Case24-8; COVID-19 vaccine part2: ①中和抗体(Neutralizing Antibody)とは何か?、②抗体価とは?、③mRNAワクチンで誘導される抗体、④スパイク蛋白(Spike Protein)に生じるアミノ酸変異が及ぼす中和活性への影響とは?

(1)中和抗体とは何か?

中和抗体(Neutralizing Antibody : Nab)とは、新型コロナウイルス(SARS-CoV2)が細胞に結合するのを阻害する抗体を示します。SARS-CoV2は、ウイルス粒子表面に複数存在しているスパイク蛋白(Spike Protein)を用いて、表面にアンギオテンシン変換酵素2(ACE2)受容体を発現している細胞に侵入し増殖します。NAbは、図1の様にスパイク蛋白に結合することでウイルスのACE2受容体への結合を阻害することで感染成立を阻止する作用を発揮します(1)。

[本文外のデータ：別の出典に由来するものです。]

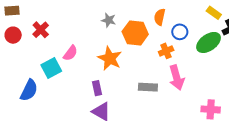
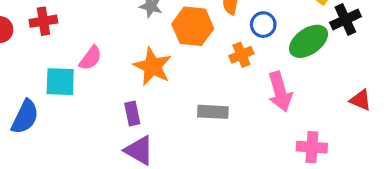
red cross: (41, 30) -> (43, 21), turned 35
cyan square: (51, 68) -> (60, 82), turned 30
pink arrow: (177, 78) -> (280, 92), moved

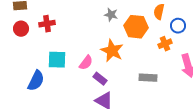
pink semicircle: (90, 58) -> (86, 63), moved
purple rectangle: (132, 113) -> (100, 79), turned -40

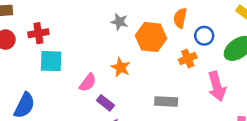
orange star: (112, 51) -> (121, 67), size x0.7
cyan square: (57, 60) -> (51, 61), moved

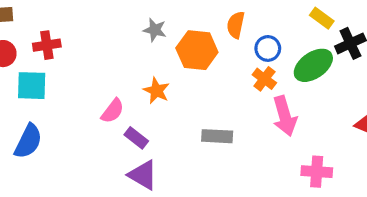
orange cross: (188, 59) -> (264, 79), moved, turned -30
cyan square: (51, 61) -> (32, 86), moved

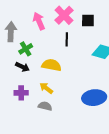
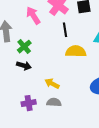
yellow semicircle: (51, 65) -> (76, 51), moved
purple cross: (21, 93) -> (29, 103), moved

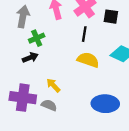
black arrow: (24, 66) -> (30, 58), turned -56
purple cross: (29, 103) -> (23, 98), size x1.6

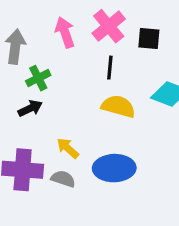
blue ellipse: (105, 104) -> (114, 168), moved

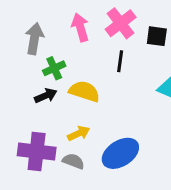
yellow semicircle: (118, 106) -> (84, 91), moved
yellow arrow: (68, 148) -> (79, 133), turned 110
blue ellipse: (114, 168) -> (120, 153), turned -33

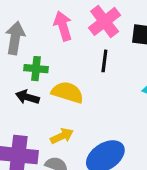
green cross: (54, 68) -> (36, 69), turned 30
black arrow: (46, 96) -> (27, 97), turned -140

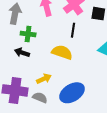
yellow semicircle: (67, 92) -> (62, 52), moved

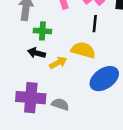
yellow arrow: (44, 79) -> (58, 63), moved
blue ellipse: (72, 93) -> (104, 79), moved

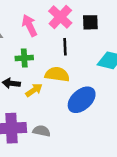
green cross: (42, 31) -> (24, 58), moved

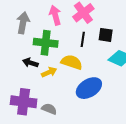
black square: (90, 22) -> (106, 35), moved
green cross: (24, 58) -> (46, 43), size x1.5

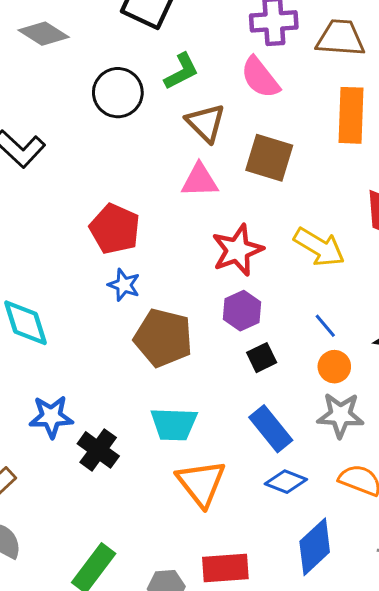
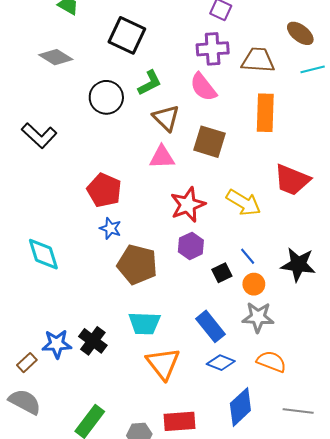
black square: (262, 358) -> (222, 273), moved
blue star: (51, 417) -> (57, 344), moved

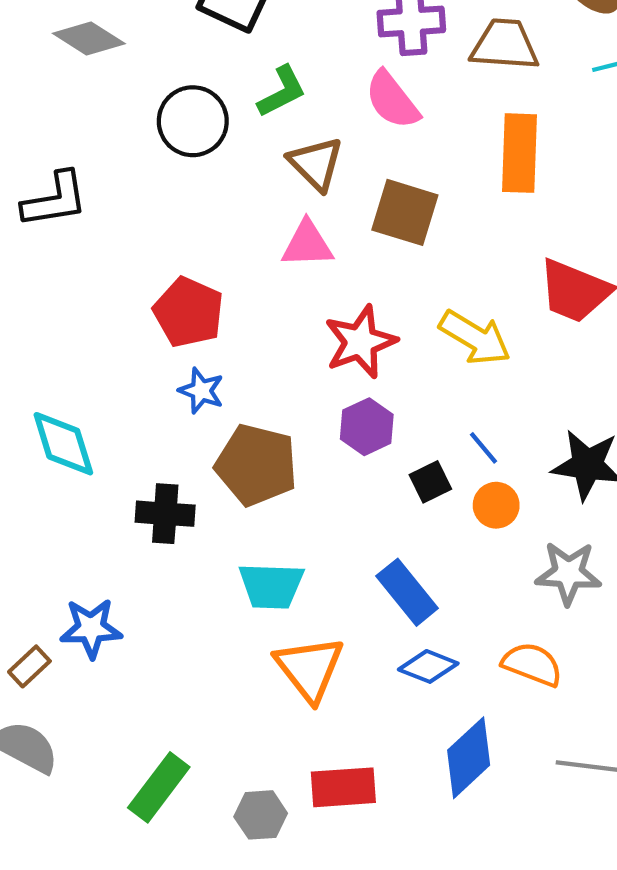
black L-shape: (39, 136) -> (55, 200), turned -52
gray star: (258, 317) -> (568, 573), moved
black cross: (93, 341) -> (165, 514), moved, turned -32

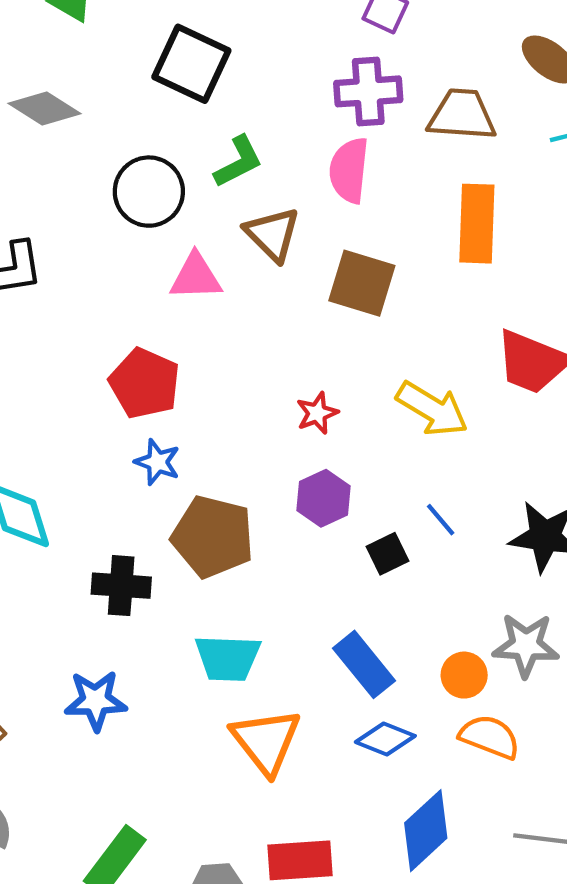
pink semicircle: (392, 100) -> (349, 170), turned 44
pink triangle: (307, 244) -> (196, 277), moved
red star: (360, 342) -> (317, 413), size x0.6
orange circle: (496, 505) -> (464, 675), moved
blue star: (91, 628) -> (96, 701), moved

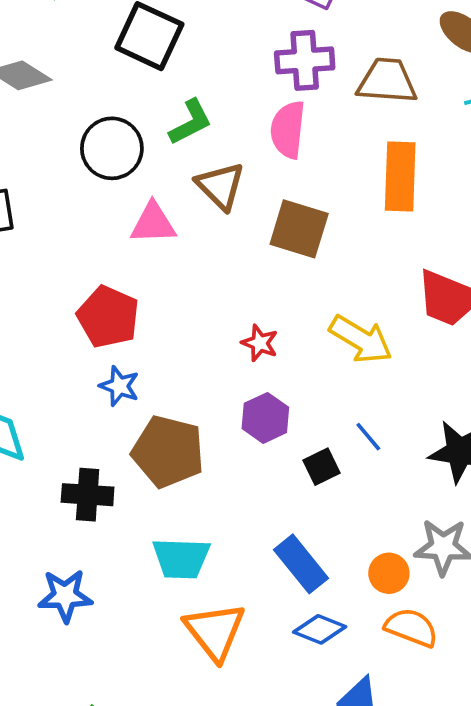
red star: (317, 413) -> (260, 343), turned -30

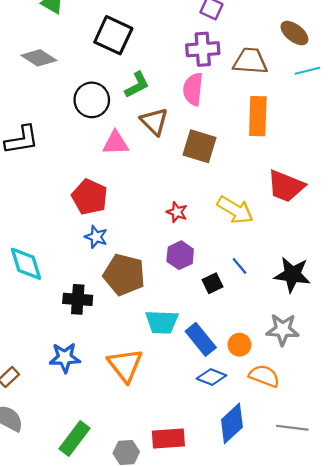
cyan trapezoid: (181, 558) -> (162, 322), moved
orange circle: (389, 573) -> (239, 345), moved
orange triangle: (215, 631) -> (125, 365), moved

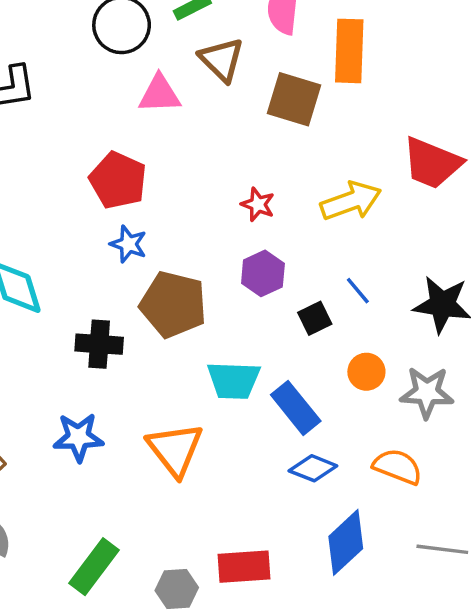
orange rectangle: (258, 116) -> (349, 51), moved
yellow arrow: (235, 210) -> (351, 201), turned -51
orange circle: (239, 345) -> (366, 372), moved

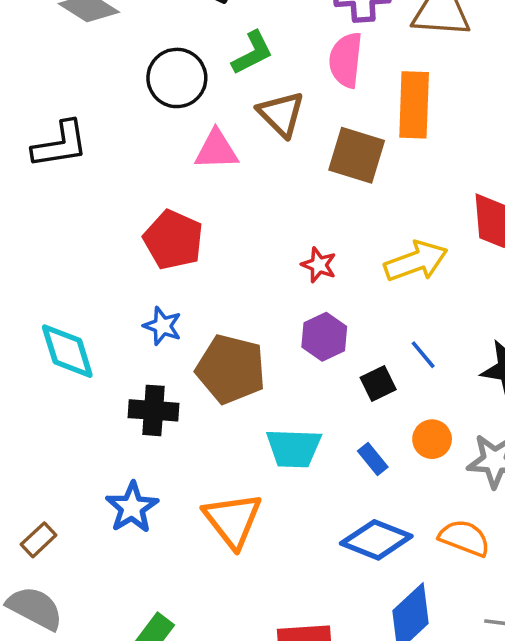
blue star: (128, 244) -> (163, 326), moved
blue rectangle: (296, 408) -> (373, 459), moved, size x0.6
blue star: (78, 437) -> (132, 507), turned -30
blue diamond: (313, 468) -> (376, 540), size x1.4

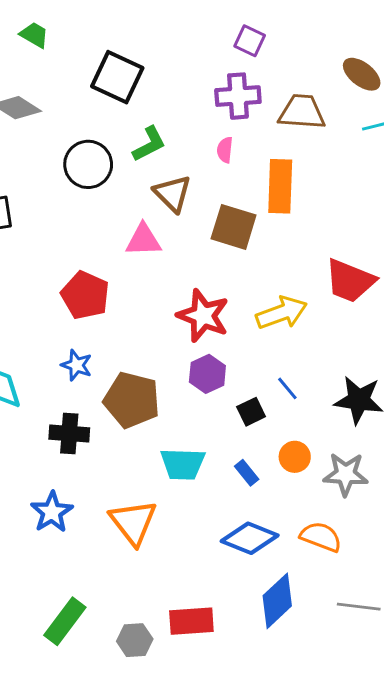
pink semicircle: (346, 60) -> (225, 150), size x0.6
pink triangle: (216, 150) -> (143, 240), moved
red star: (319, 265) -> (203, 316), size x1.8

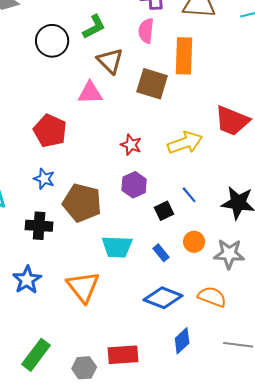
pink semicircle: (225, 150) -> (146, 31), size x1.4
red star: (203, 316) -> (131, 145), size x0.6
blue diamond: (277, 601) -> (182, 341), size x0.7

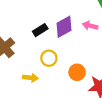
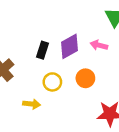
black rectangle: (40, 30) -> (43, 50), turned -40
orange circle: (77, 72) -> (85, 78), moved

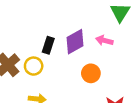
yellow circle: (52, 82) -> (34, 66), moved

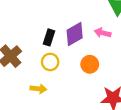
yellow circle: (34, 66) -> (50, 62), moved

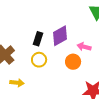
pink arrow: (103, 33) -> (84, 47), moved
yellow arrow: (38, 89) -> (17, 83), moved

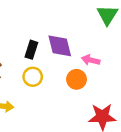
purple diamond: (60, 36) -> (60, 46), turned -75

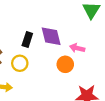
yellow circle: (33, 77) -> (20, 63), moved

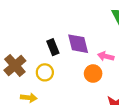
black rectangle: (27, 39) -> (53, 47), turned -40

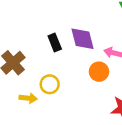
yellow circle: (45, 72) -> (50, 84), moved

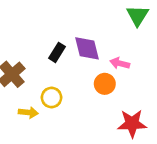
black rectangle: (55, 43) -> (57, 52), turned 54

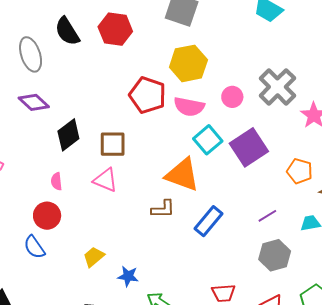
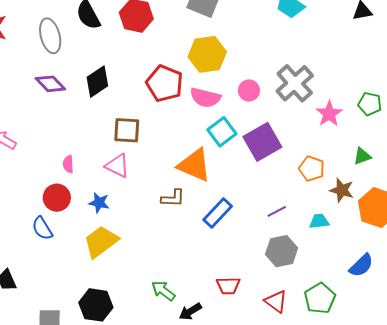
black diamond: (68, 135) -> (97, 82), moved
yellow trapezoid: (94, 257) -> (101, 242), size x1.6
blue star: (128, 276) -> (99, 203), moved

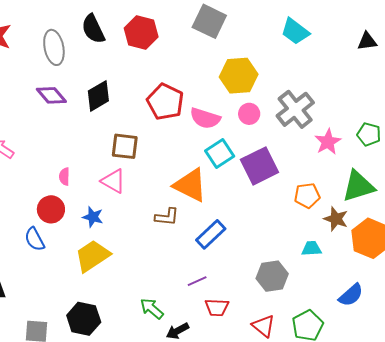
yellow hexagon: (207, 54) -> (239, 76), moved
green triangle: (362, 156) -> (358, 186), size x1.8
orange pentagon: (312, 169) -> (307, 196), turned -30
purple line: (277, 211) -> (197, 281), moved

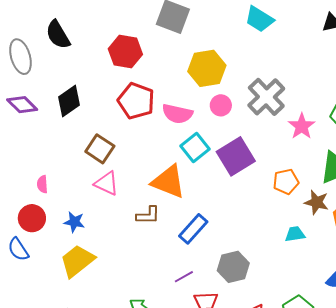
red hexagon: (141, 32) -> (125, 52), moved
brown square: (125, 146) -> (100, 149), turned 32
pink triangle: (113, 181) -> (106, 183), moved
gray hexagon: (272, 276) -> (233, 267), moved

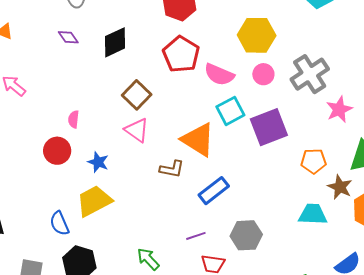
purple diamond: (22, 105) -> (68, 37), size x0.7
cyan trapezoid: (295, 234) -> (313, 214), size x1.4
blue semicircle: (18, 249) -> (59, 223), moved

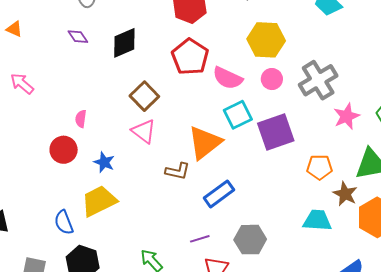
orange triangle: (198, 140) -> (205, 143), turned 48

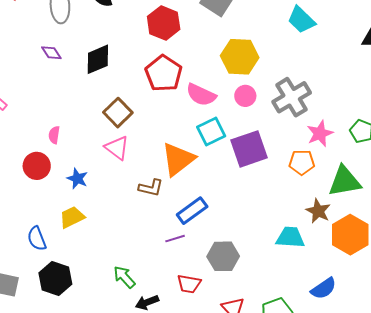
orange pentagon: (319, 167) -> (302, 162), moved
yellow trapezoid: (99, 201) -> (72, 217), size x0.7
purple line: (200, 239) -> (175, 239), moved

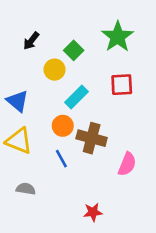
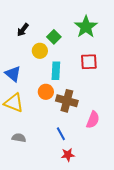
cyan rectangle: (76, 97) -> (56, 71), turned -42
blue line: (61, 159) -> (61, 134), moved

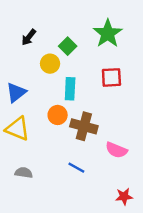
blue triangle: (13, 74) -> (16, 92), turned 42
pink semicircle: (93, 120) -> (116, 150), turned 90
blue line: (61, 134) -> (76, 168), turned -32
red star: (68, 155) -> (124, 196), moved

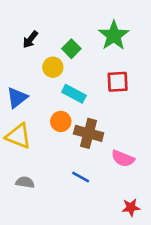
cyan rectangle: (70, 89) -> (74, 94), turned -65

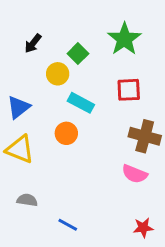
brown cross: (89, 133) -> (145, 136), moved
blue line: (81, 177) -> (68, 225), moved

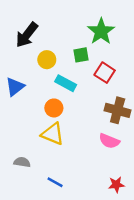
black arrow: (33, 43) -> (27, 35), size x1.6
green square: (78, 54) -> (81, 55), moved, turned 35
red square: (129, 90) -> (105, 73), turned 36
yellow triangle: (20, 149) -> (53, 134), moved

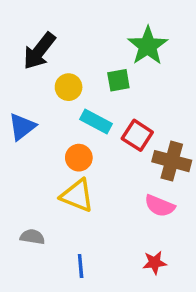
red square: (105, 73) -> (137, 135), moved
blue line: (55, 182) -> (81, 266), turned 56
red star: (116, 185) -> (155, 263), moved

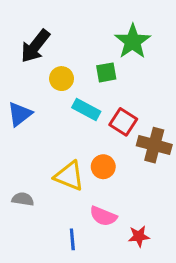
orange circle: (79, 158) -> (103, 167), moved
pink semicircle: (160, 206) -> (103, 216), moved
gray semicircle: (32, 237) -> (23, 199), moved

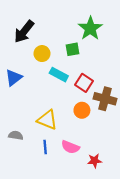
orange circle: (103, 167) -> (82, 110), moved
blue line: (72, 239) -> (45, 147), moved

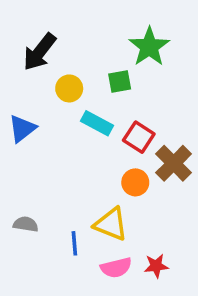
brown cross: (105, 99) -> (174, 163), turned 30
yellow triangle: (47, 120) -> (111, 224), moved
pink semicircle: (70, 147) -> (116, 268), moved, turned -36

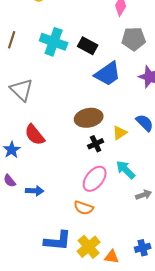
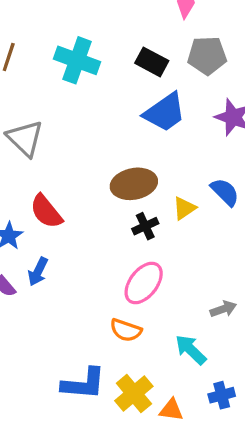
black rectangle: (88, 46) -> (152, 62), moved
cyan arrow: (126, 170) -> (191, 350), moved
blue arrow: (35, 191) -> (38, 272), moved, turned 114

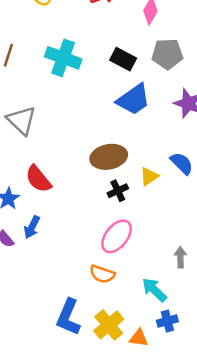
gray arrow: (223, 309) -> (180, 257), turned -72
blue L-shape: (83, 384) -> (68, 317), turned 108
blue cross: (222, 395) -> (167, 321), moved

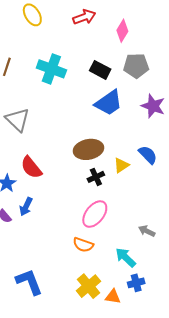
gray arrow: (180, 257) -> (147, 231), turned -63
blue L-shape: (68, 317) -> (29, 282), moved, turned 136

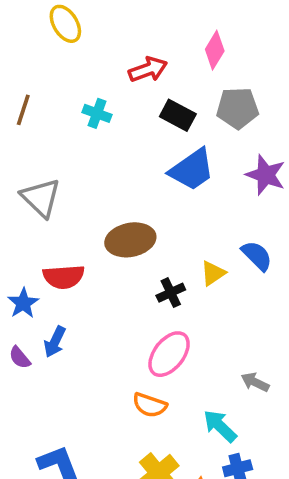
red arrow: (84, 17) -> (148, 69), moved
cyan cross: (51, 69) -> (97, 113), size x0.6
brown ellipse: (88, 149) -> (130, 240), moved
red semicircle: (31, 167) -> (64, 277), turned -55

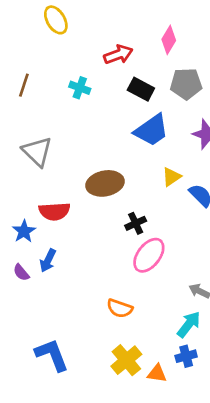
yellow triangle: (213, 273) -> (171, 177), moved
pink ellipse: (169, 354) -> (149, 255), moved
cyan arrow: (220, 426) -> (189, 324), moved, turned 84

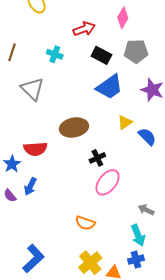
gray triangle: (37, 152) -> (32, 89), moved
cyan arrow: (189, 324) -> (138, 235), turned 120
blue L-shape: (52, 355) -> (33, 259), turned 68

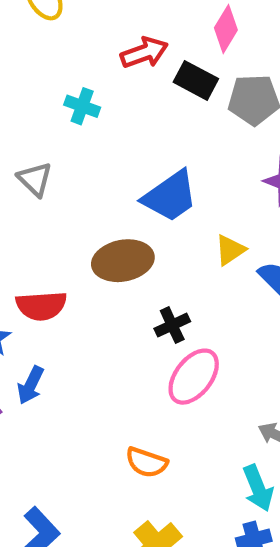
black rectangle: (101, 55) -> (196, 80), moved
blue trapezoid: (110, 87) -> (170, 196), moved
gray triangle: (32, 89) -> (35, 179), size x0.7

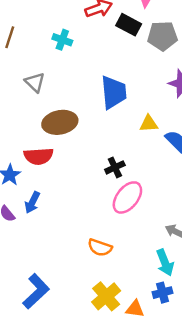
blue trapezoid: (170, 196) -> (114, 92), turned -60
yellow triangle: (230, 250) -> (149, 124), turned 30
brown ellipse: (123, 261) -> (60, 122), moved

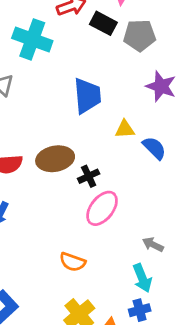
cyan cross: (62, 40) -> (32, 39), size x1.8
brown ellipse: (60, 122) -> (55, 159), moved

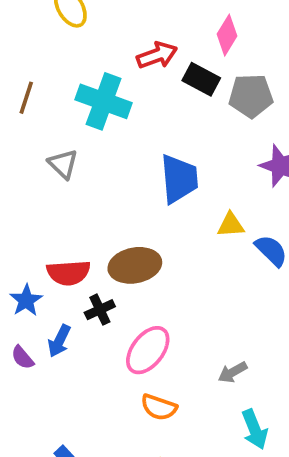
black cross: (89, 176) -> (100, 310), moved
pink ellipse: (102, 208) -> (148, 350), moved
gray arrow: (153, 245) -> (233, 372), moved, turned -55

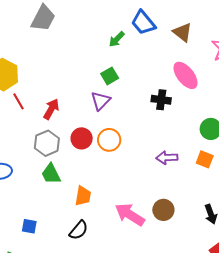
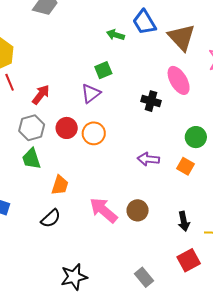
brown triangle: (182, 32) -> (182, 37), size x1.4
green arrow: (117, 39) -> (116, 35), turned 54

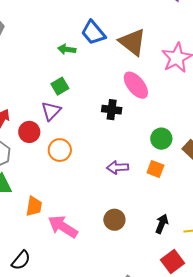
red circle: (67, 128) -> (29, 132), moved
pink arrow: (103, 210) -> (63, 227), moved
black semicircle: (51, 218) -> (21, 260), moved
black arrow: (184, 221) -> (162, 224), turned -138

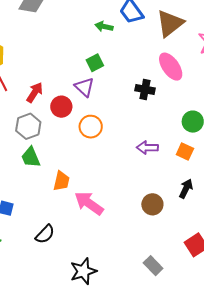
brown triangle: (132, 42) -> (170, 23), turned 40
purple triangle: (51, 111) -> (84, 87), turned -35
brown circle: (114, 220) -> (152, 204), moved
black arrow: (162, 224) -> (186, 189), moved

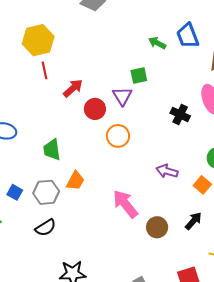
gray hexagon: (28, 126) -> (46, 192), moved
pink arrow: (89, 203) -> (125, 204), moved

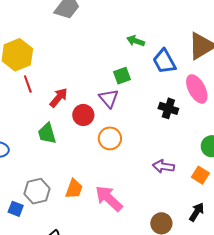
blue trapezoid: (188, 36) -> (164, 61), moved
green trapezoid: (52, 150) -> (47, 133), moved
gray hexagon: (46, 192) -> (37, 191), moved
pink arrow: (125, 204) -> (109, 198), moved

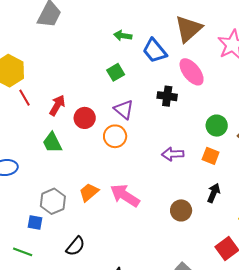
purple triangle: (109, 98) -> (124, 109), moved
orange trapezoid: (74, 189) -> (89, 192), turned -140

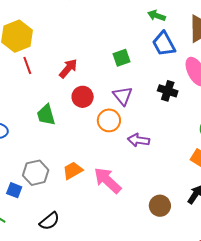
green arrow: (123, 36) -> (157, 16), moved
red arrow: (57, 105) -> (68, 68), moved
purple arrow: (173, 154) -> (139, 140), moved

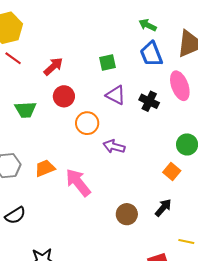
red line: (27, 65) -> (13, 58), turned -42
purple triangle: (123, 96) -> (116, 95), moved, turned -30
green trapezoid: (46, 115) -> (25, 110), turned -85

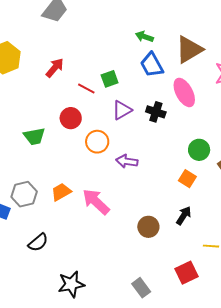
red line: (13, 58) -> (86, 88), moved
red arrow: (53, 66) -> (55, 68), moved
purple triangle: (116, 95) -> (122, 110), turned -50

図1. 新型コロナウイルス(SARS-CoV-2)の外観とスパイク関白、中和抗体との結合形態のシェーマ:ウイルス粒子の表面にスパイク蛋白(ピンク)と膜蛋白(レッド)、エンベロープ蛋白(グリーン)で描かれている。中和抗体は、スパイク蛋白にある特定の突起構造に結合することでスパイク蛋白とACE2受容体との結合を阻止すると考えられる。Assadisal S, Fatahi Y, et al. COVID-19: Significance of antibodies. Human Antibodies. 2020(28) : 287–297. DOI 10.3233/HAB-200429 Fig 1.より引用

NAbは、基本的に新型コロナウイルス感染から回復した患者血清には存在することが確認されています(2)。人種/性別その他様々な要因によりウイルスに対する免疫反応は人それぞれ多様性があり、中和抗体の力価(阻害する能力)も様々なレベル でいろんな部位に結合する抗体が産生されますが、多くの回復患者血清から抗体を定性して力価を調べることで主にスパイク蛋白(S蛋白)のRBD(Receptor Binding Domain)、および、NTD(Nterminal Domain)に対応する強い中和活性を示す抗体が存在することが現在解明されています(3)。しかしながら、強い中和活性を示す抗体群のうち、多く分画を占めているのがRBDに対する抗体であるのでこの部位に対する抗体産生を誘導することに主眼を置いてデザインされたワクチンが現在主に使用されているmRNAワクチン、アデノウイルスベクターワクチンです。